By willfully -- and again, proudly -- avoiding full-on assimilation with two rock subgenres that do, despite their own reactionary identities, provide opportunities for commercial success, hardcore has historically secured its own isolation from both the pop and rock zeitgeists. It’s outsider music made by and for young rowdy outsiders, and its success has never been defined in monetary or populist terms.
“Hardcore is gonna stay where it’s at because it’s just its nature to alienate, to be slightly off of the zeitgeist,” Patrick Kindlon says. He’s been fronting hardcore bands since the early 2000s (currently: Self Defense Family and Drug Church) and also hosts a comprehensive weekly hardcore podcast called Axe to Grind, which makes him a historian in hardcore years. “Not far enough that you can’t play shows, but far enough that you can’t break as big as you could in other genres of music.”

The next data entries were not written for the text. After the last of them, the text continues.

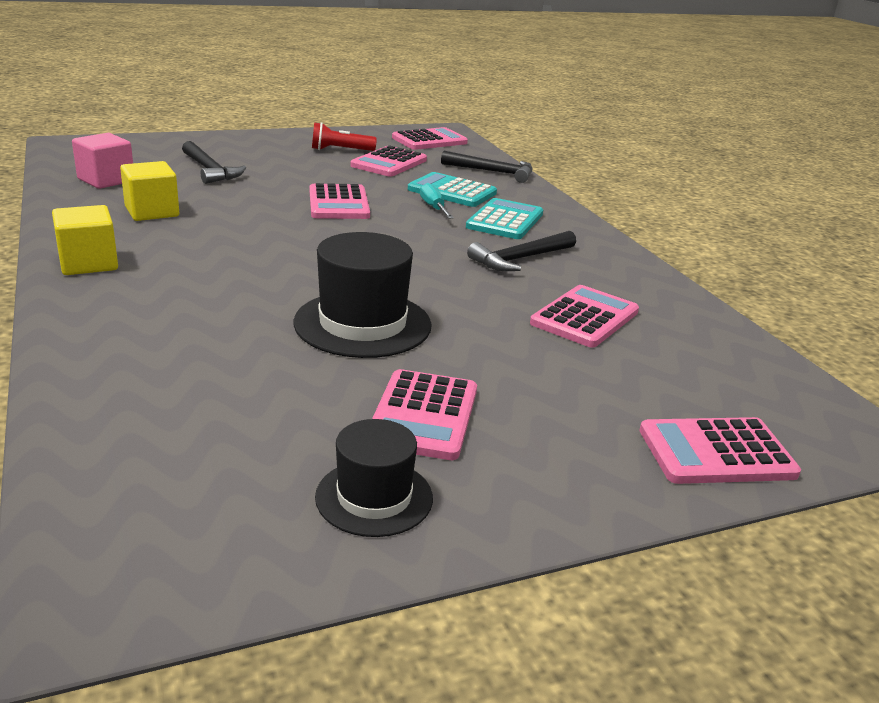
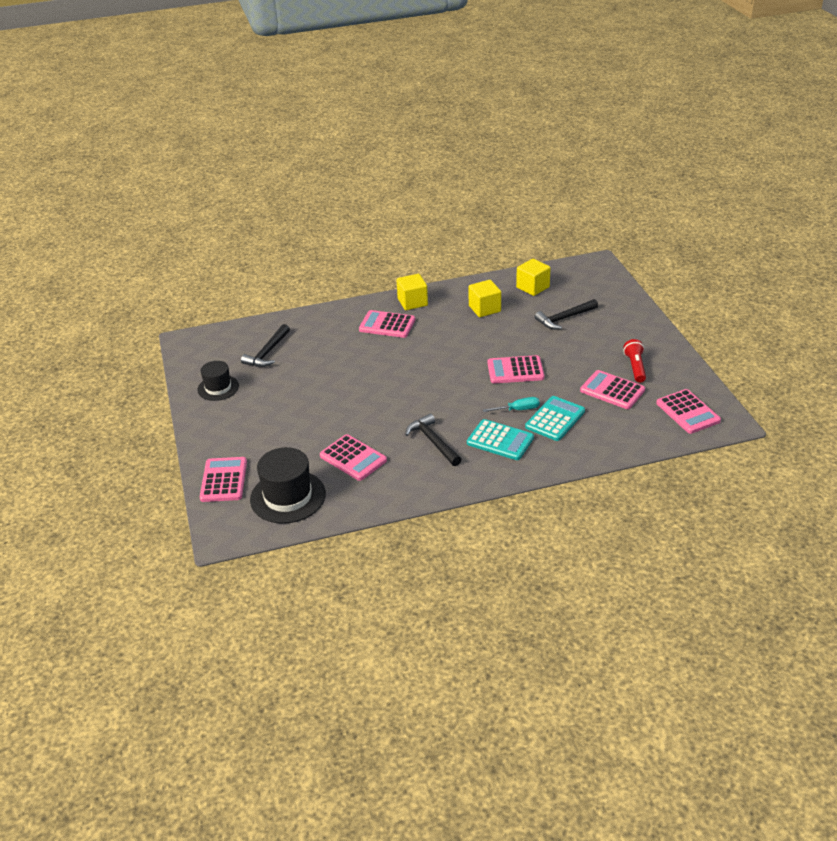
camera: 100 degrees right, 10 degrees up
pink cube [72,133,133,189] -> yellow cube [516,259,551,296]
black hat [294,232,432,358] -> black hat moved to [250,447,326,524]
pink calculator [372,369,477,460] -> pink calculator moved to [359,310,415,338]
black hammer [441,151,533,183] -> black hammer moved to [241,324,290,367]

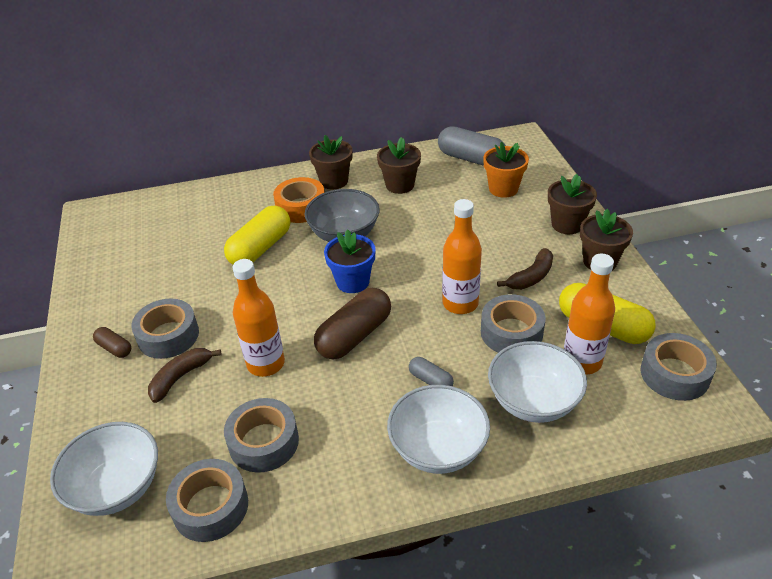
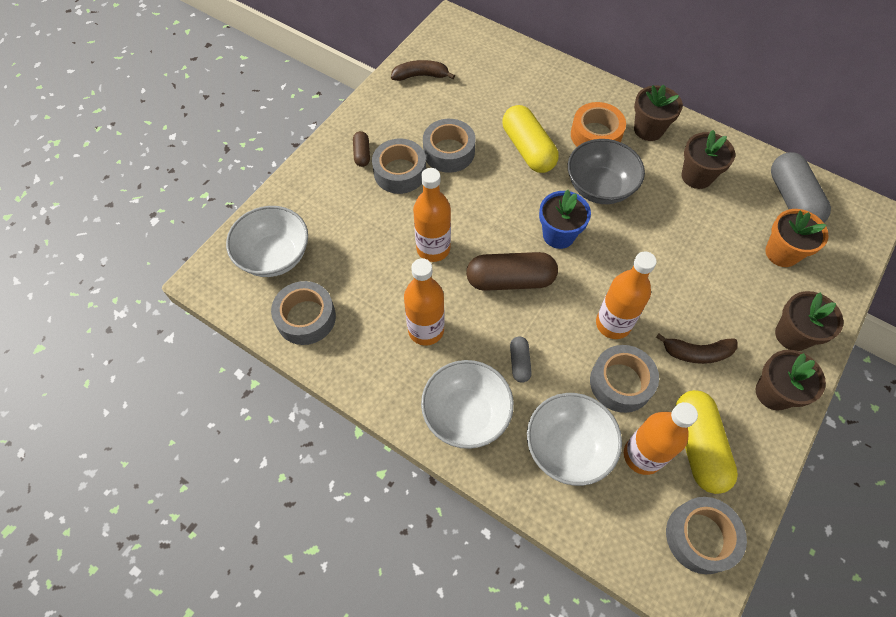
camera: 45 degrees right, 20 degrees up
brown banana [148,348,221,403] -> brown banana moved to [391,60,455,81]
yellow capsule [224,206,290,265] -> yellow capsule turned 75 degrees clockwise [502,105,559,173]
grey tape [224,398,299,473] -> grey tape moved to [423,119,476,173]
none -> orange bottle [404,258,445,346]

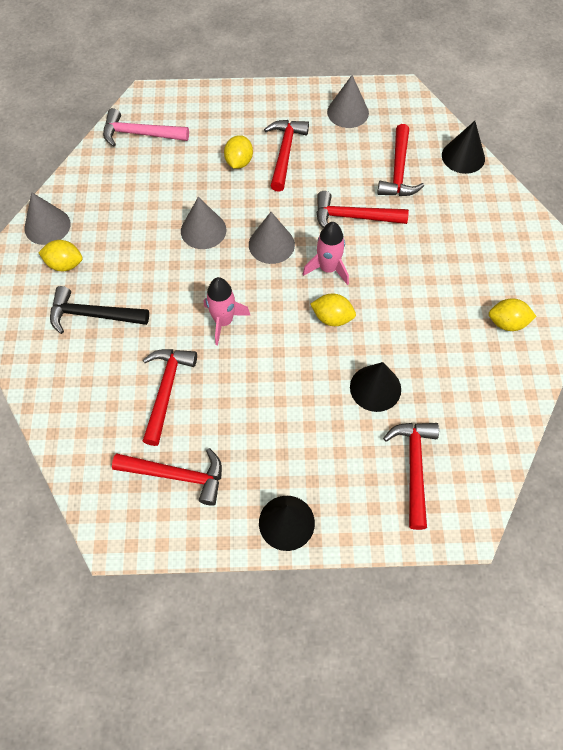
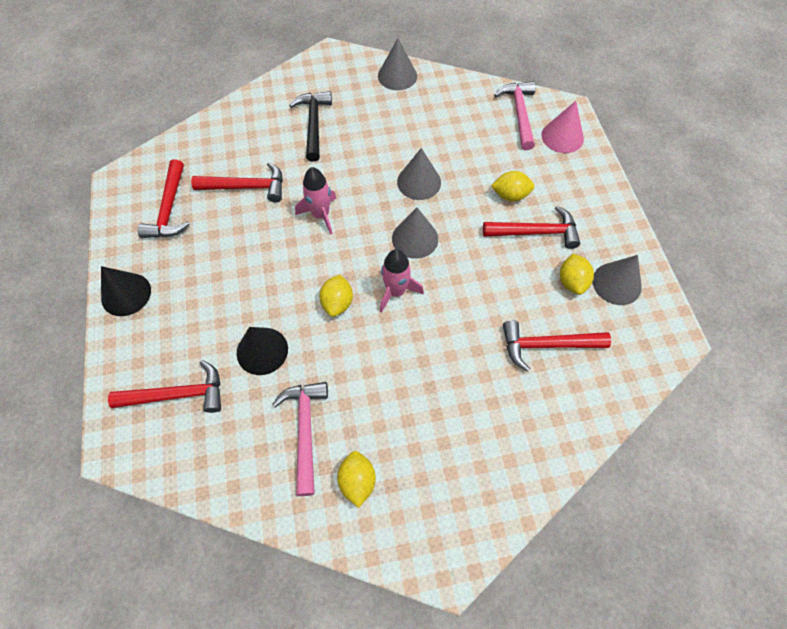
camera: 80 degrees right, 0 degrees up
yellow lemon [38,240,83,271] -> yellow lemon moved to [560,254,594,295]
red hammer [317,191,409,228] -> none
black cone [442,121,485,174] -> none
none -> pink hammer [272,382,328,496]
none -> pink cone [541,101,584,153]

Therefore, what does it mean for a genre that’s intrinsically hermetic and individualist to attain notoriety from outside of its own pits? Whether it be a Grammy nomination, a Coachella performance, or even a handful of uncommon major label signings (Turnstile, Angel Du$t, and Code Orange each signed to Roadrunner Records, a division of Warner Music Group, over the last few years). And more importantly, why is the genre’s reach extending now of all times?
Both Tripp and 33-year-old Sunny Singh -- a hardcore archivist who’s filmed over 3,000 hardcore sets for his popular YouTube channel Hate5six -- agree that accesbility is the biggest factor. “A lot of people are discovering hardcore through different vectors, whether it’s YouTube or Spotify,” Singh says. “It’s just so much easier now to discover it and I think there’s such a variety of bands that are in hardcore, or are hardcore-adjacent, that are acting as gateways and bringing these people in.”
That phrase “hardcore-adjacent” might be the single most definitive trait of the genre in its current form. Throughout the last decade, many of the most popular hardcore bands are the ones who’ve incorporated other styles of music into their own. Much of that influence came from metal, which is clearly represented in the Hate5six YouTube stats. Most of the top-viewed sets on the channel are from various types of metallic hardcore bands like Code Orange, Jesus Piece, Knocked Loose, Vein, Nails and Power Trip; bands whose hardcore identities are constantly debated in the comments sections, but who wouldn’t have even been given a seat at the table in decades prior.
Vein’s style of hardcore is particularly unique to the current era because of the unabashed influence they draw from nu-metal. The subgenre, which blends rap vocal deliveries and hip-hop rhythms with metallic instrumentation, dominated rock radio in the late ‘90s and was, by virtue of its popularity, completely derided by the hardcore community. Now, for a band comprised of early twenty-somethings like Vein, pulling from groups like Slipknot and Korn has become a totally acceptable influence.